Monitoring Neuroinflammation

As the understanding of the pathophysiologic process following acute brain injury including subarachnoid hemorrhage (SAH), stroke, and TBI has increased, awareness about the deleterious effects of inflammatory activation as both a trigger and exacerbating factor of secondary injury has created new opportunities in monitoring neuroinflammation. For example, findings from clinical studies suggest that neutrophils play a critical role in ischemia-reperfusion injury, because tissue damage is associated with extent of neutrophil infiltration. The critical role that systemic as well as local inflammatory activators play in determining the extent of central nervous system (CNS) injury following an ictus is highlighted by the emergence and widespread use of anti-inflammatory pharmaceuticals, such as statins, in neurocritical care. 3-Hydroxy-3-methylglutaryl coenzyme A (HMG CoA) reductase inhibitors, commonly known as statins, have lipid-lowering properties, and animal models of acute brain injury have demonstrated their anti-inflammatory properties. There is mounting evidence for the role of neuroinflammation as a contributor to secondary brain tissue injury in stroke, neurotrauma, SAH, and various chronic CNS diseases. Inflammatory mediators are indeed elevated in the cerebrospinal fluid (CSF) and serum of patients with acute and chronic brain injury, and are associated with poor outcome. Various animal models also point to potential protective mechanisms with the inhibition of proinflammatory mediators. As the role of neuroinflammation in secondary brain injury becomes more evident, the need to monitor its activity in the NCCU becomes important.

The knowledge that may be gained by monitoring neuroinflammation and its clinical utility can be organized into three main areas:

• 1.
  

  Identifying risk factors to predict secondary injury

  
  
• 2.
  

  Providing endpoints to monitor responses to specific therapies aimed at modulating the inflammatory state

  
  
• 3.
  

  Gaining insights into the pathophysiology of the disease process

Monitoring of neuroinflammation thus may provide a more sensitive and earlier detection of secondary injury and in turn widen the therapeutic window. Furthermore, studying the response of the various measured parameters to conventional and experimental medical and interventional therapies should augment our knowledge of the disease course and potentially lead to new therapeutic strategies.

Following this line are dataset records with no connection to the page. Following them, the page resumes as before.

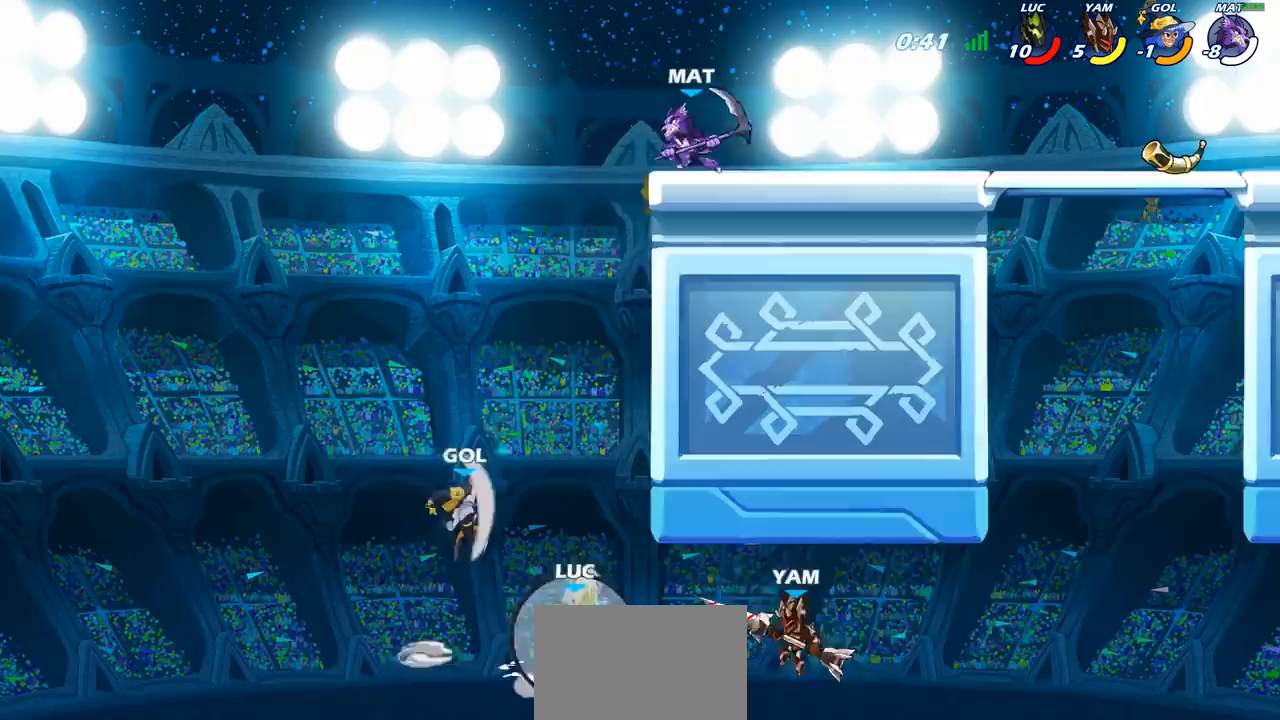
{"buttons": ["R2"], "left_stick": "up", "right_stick": "center", "events": [[150, "left_stick", "up-right"], [417, "left_stick", "up"], [483, "R2", "down"]]}
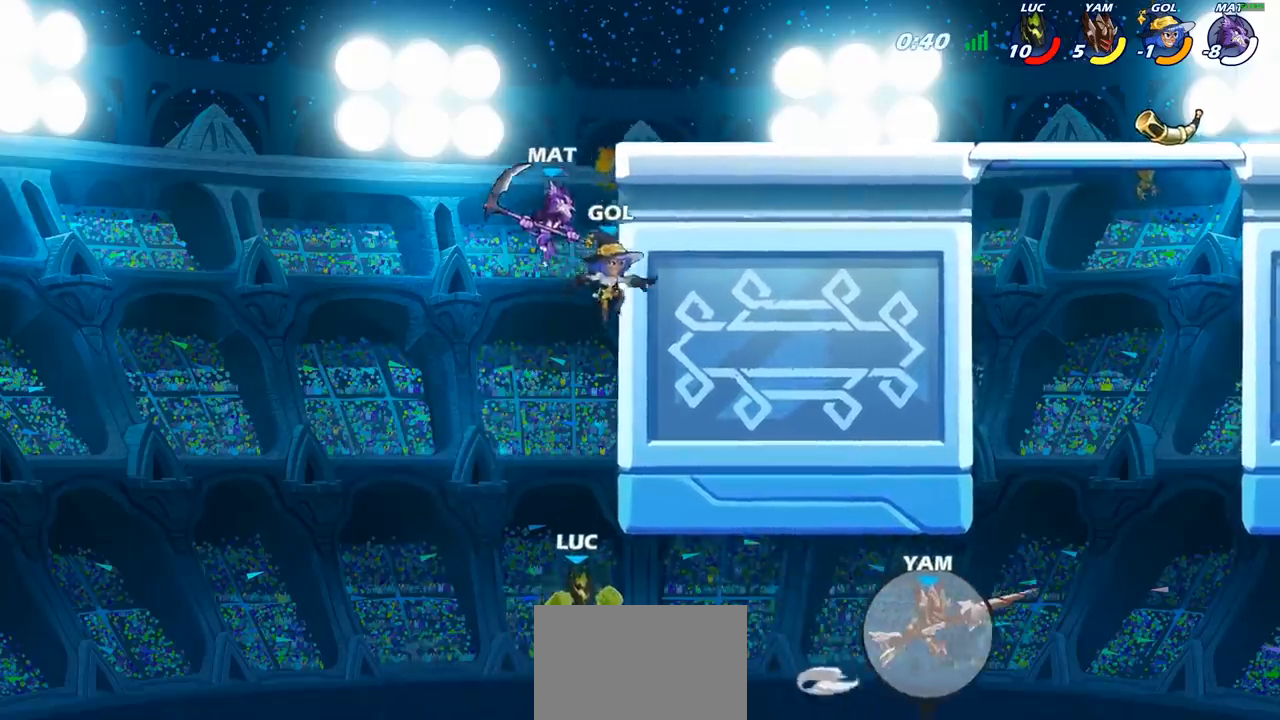
{"buttons": [], "left_stick": "right", "right_stick": "center", "events": [[233, "left_stick", "right"], [350, "R2", "up"]]}
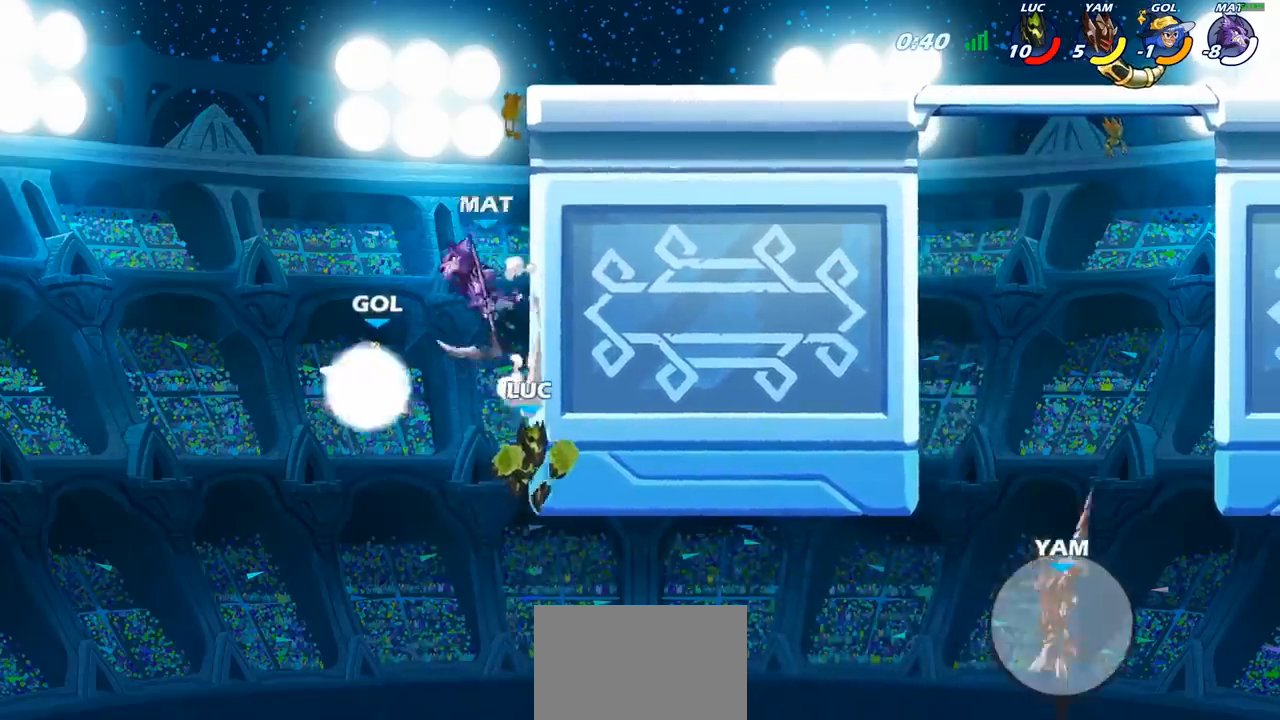
{"buttons": [], "left_stick": "center", "right_stick": "down-left", "events": [[367, "left_stick", "up"], [417, "CROSS", "down"], [450, "SQUARE", "down"], [450, "left_stick", "center"], [483, "CROSS", "up"], [483, "right_stick", "down-left"], [500, "SQUARE", "up"]]}
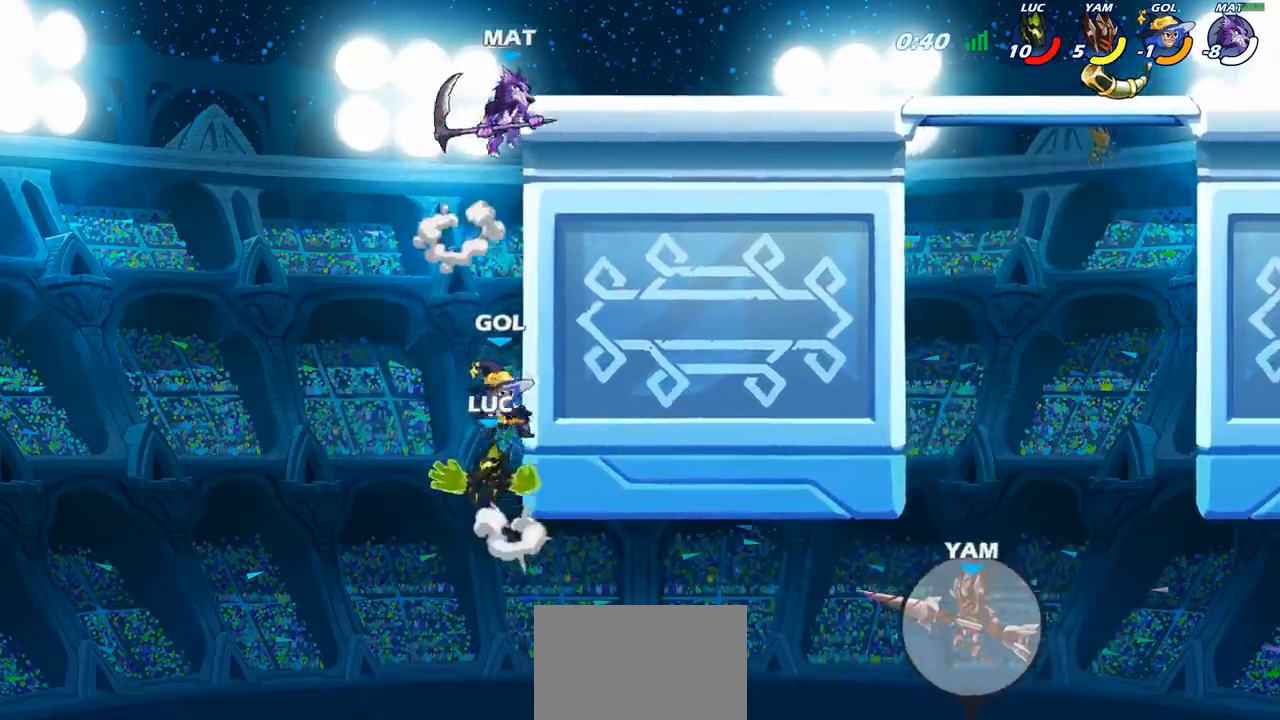
{"buttons": [], "left_stick": "center", "right_stick": "center", "events": [[17, "right_stick", "center"]]}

Basic Science of Inflammation

The brain was once considered to be an “immune-privileged” organ system, inaccessible and independent from systemic inflammation. Although the CNS has unique features, this view has largely fallen out of favor because there is accumulating evidence of crosstalk between the CNS and the immune system outside of the CNS. For example, CNS cells have been shown to modulate peripheral immune function in response to peripheral disease and injury through the systemic release of various cytokines (i.e., interleukin-1 [IL-1], IL-6, tumor necrosis factor-α [TNFα]) and vagal efferents.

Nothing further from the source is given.